Aim of the task: In the records below, find every line that contains "labels" and list it.

Saved data entries
______

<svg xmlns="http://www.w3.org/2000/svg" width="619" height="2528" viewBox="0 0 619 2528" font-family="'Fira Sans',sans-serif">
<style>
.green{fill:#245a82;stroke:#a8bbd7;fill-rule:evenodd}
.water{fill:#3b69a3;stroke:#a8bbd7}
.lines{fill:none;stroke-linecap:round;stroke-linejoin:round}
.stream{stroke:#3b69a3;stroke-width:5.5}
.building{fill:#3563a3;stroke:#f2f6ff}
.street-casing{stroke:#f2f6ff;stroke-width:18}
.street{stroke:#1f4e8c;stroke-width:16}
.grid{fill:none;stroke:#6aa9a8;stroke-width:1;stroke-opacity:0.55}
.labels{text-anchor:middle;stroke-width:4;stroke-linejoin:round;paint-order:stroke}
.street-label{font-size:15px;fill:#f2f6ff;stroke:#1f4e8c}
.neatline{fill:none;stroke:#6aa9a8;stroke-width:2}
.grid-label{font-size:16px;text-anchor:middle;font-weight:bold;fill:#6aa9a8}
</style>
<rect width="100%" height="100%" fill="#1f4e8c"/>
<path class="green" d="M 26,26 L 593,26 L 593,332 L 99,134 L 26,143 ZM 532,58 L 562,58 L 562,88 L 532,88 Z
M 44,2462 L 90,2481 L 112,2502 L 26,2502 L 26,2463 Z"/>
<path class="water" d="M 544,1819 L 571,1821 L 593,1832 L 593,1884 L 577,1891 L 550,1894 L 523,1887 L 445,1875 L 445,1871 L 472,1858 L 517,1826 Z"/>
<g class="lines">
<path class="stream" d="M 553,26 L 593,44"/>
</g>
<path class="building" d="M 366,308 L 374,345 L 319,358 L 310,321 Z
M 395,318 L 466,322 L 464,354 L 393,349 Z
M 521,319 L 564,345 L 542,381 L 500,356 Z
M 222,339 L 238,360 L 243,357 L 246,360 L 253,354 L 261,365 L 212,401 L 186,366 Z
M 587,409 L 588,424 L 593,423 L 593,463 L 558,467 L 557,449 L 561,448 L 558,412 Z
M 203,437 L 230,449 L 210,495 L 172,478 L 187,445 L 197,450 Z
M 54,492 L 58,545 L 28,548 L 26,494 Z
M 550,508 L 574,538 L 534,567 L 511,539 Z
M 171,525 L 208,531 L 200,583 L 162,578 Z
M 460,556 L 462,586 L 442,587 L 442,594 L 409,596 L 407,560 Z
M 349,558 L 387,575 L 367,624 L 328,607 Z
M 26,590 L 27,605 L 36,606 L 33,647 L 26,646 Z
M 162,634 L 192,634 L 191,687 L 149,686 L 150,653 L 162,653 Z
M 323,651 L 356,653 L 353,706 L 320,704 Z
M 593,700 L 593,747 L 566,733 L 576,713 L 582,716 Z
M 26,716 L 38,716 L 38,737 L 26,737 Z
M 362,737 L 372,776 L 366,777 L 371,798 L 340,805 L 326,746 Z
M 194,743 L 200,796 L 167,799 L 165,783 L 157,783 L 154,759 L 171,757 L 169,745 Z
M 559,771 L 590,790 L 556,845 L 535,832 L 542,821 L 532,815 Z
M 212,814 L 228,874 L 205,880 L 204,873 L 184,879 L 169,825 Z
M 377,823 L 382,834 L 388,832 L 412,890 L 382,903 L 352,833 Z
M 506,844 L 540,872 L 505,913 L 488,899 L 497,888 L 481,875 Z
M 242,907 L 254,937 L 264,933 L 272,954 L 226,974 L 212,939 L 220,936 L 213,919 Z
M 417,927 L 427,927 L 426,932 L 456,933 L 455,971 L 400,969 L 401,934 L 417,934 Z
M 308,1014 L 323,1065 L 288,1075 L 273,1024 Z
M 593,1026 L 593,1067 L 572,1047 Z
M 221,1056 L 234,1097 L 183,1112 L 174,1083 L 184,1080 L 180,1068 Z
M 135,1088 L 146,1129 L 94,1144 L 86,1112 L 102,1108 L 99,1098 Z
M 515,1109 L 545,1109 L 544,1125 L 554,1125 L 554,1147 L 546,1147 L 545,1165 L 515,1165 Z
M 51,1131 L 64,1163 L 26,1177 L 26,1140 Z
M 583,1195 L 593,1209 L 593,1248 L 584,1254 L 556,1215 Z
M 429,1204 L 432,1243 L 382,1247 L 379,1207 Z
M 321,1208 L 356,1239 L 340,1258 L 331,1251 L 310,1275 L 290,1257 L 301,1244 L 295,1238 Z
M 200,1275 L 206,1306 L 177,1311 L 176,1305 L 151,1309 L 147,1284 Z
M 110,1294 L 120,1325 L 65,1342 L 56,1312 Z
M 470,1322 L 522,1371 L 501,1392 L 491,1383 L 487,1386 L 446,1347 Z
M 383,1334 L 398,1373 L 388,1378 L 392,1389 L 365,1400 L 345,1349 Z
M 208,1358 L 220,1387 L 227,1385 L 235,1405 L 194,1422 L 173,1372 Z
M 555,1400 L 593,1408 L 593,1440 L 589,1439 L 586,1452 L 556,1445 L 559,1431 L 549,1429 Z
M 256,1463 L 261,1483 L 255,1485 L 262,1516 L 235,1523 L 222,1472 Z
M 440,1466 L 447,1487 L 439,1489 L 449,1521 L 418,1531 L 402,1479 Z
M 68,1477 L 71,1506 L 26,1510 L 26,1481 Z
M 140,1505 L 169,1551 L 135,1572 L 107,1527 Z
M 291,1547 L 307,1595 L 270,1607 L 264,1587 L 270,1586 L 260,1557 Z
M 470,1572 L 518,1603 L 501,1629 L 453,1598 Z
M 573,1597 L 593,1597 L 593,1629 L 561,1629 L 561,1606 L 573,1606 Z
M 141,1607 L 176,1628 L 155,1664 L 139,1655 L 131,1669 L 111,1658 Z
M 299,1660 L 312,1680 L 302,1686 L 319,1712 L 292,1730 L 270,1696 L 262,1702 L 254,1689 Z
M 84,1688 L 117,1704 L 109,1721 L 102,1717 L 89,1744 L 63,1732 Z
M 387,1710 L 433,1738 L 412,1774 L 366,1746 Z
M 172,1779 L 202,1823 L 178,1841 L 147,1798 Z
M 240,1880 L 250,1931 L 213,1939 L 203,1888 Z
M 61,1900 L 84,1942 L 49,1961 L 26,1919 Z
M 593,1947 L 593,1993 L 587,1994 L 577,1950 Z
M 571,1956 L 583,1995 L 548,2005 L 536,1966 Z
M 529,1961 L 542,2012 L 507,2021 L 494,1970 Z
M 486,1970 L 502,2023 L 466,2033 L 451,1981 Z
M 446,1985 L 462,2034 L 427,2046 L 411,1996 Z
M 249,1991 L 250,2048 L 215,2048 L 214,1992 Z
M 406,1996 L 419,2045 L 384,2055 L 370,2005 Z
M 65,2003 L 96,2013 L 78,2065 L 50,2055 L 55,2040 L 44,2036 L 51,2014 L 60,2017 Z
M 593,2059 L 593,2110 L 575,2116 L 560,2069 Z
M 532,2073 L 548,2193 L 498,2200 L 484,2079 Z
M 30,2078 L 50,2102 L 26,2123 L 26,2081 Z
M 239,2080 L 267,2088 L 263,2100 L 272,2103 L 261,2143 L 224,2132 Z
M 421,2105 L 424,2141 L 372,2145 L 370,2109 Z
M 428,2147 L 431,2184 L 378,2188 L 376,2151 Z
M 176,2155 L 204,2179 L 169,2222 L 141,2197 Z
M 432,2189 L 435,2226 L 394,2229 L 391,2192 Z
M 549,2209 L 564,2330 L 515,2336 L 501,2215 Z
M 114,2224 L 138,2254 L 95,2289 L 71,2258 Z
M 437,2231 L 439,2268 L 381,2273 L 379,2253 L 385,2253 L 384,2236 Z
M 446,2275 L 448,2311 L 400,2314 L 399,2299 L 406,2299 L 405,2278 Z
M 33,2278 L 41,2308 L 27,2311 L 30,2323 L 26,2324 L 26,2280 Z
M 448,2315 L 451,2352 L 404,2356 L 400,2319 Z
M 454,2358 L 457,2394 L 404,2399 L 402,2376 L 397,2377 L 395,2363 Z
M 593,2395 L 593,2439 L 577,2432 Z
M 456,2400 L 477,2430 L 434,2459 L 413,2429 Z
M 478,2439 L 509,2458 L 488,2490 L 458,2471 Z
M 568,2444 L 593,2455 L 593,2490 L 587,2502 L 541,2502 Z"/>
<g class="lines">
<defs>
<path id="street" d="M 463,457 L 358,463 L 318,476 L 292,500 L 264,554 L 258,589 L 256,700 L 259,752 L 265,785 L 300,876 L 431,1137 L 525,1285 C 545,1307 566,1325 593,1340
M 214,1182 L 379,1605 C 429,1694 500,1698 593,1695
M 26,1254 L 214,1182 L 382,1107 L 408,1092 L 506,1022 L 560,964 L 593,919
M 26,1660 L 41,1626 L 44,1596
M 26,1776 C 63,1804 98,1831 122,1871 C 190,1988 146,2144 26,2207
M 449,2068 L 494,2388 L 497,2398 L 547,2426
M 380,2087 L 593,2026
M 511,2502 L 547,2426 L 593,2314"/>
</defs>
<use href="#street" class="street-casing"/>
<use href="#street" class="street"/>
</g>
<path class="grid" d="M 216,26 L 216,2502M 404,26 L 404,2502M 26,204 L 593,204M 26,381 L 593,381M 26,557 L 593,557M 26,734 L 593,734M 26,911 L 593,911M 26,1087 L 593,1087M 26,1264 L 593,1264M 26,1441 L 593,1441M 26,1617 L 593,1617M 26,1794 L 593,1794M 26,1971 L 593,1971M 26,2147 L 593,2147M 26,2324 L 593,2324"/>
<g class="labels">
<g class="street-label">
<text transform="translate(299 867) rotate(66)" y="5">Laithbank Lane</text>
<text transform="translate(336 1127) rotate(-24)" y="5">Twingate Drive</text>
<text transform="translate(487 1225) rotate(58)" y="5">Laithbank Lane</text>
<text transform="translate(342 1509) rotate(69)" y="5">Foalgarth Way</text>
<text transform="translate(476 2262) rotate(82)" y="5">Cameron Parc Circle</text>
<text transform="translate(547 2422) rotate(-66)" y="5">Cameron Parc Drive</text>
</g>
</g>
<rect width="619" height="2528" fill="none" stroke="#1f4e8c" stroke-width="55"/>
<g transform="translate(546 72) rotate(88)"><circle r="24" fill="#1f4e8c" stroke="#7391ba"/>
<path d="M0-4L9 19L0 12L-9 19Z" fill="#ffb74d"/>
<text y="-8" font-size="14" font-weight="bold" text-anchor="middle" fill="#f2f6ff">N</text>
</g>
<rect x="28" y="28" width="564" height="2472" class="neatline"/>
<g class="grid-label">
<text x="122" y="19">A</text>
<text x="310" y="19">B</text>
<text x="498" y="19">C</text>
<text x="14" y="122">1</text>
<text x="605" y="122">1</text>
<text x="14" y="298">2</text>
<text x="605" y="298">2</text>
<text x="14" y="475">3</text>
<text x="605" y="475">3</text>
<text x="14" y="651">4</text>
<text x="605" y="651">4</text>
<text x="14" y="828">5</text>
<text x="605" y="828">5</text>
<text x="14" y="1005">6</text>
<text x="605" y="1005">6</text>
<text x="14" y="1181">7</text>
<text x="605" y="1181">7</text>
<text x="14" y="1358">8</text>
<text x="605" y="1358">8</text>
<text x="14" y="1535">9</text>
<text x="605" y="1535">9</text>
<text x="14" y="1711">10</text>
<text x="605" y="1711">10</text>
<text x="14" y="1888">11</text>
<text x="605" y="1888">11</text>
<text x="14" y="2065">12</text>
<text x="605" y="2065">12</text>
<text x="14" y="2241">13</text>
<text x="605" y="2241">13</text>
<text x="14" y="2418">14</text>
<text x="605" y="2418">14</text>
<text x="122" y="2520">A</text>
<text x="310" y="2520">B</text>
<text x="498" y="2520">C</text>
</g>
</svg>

______

Response:
.labels{text-anchor:middle;stroke-width:4;stroke-linejoin:round;paint-order:stroke}
<g class="labels">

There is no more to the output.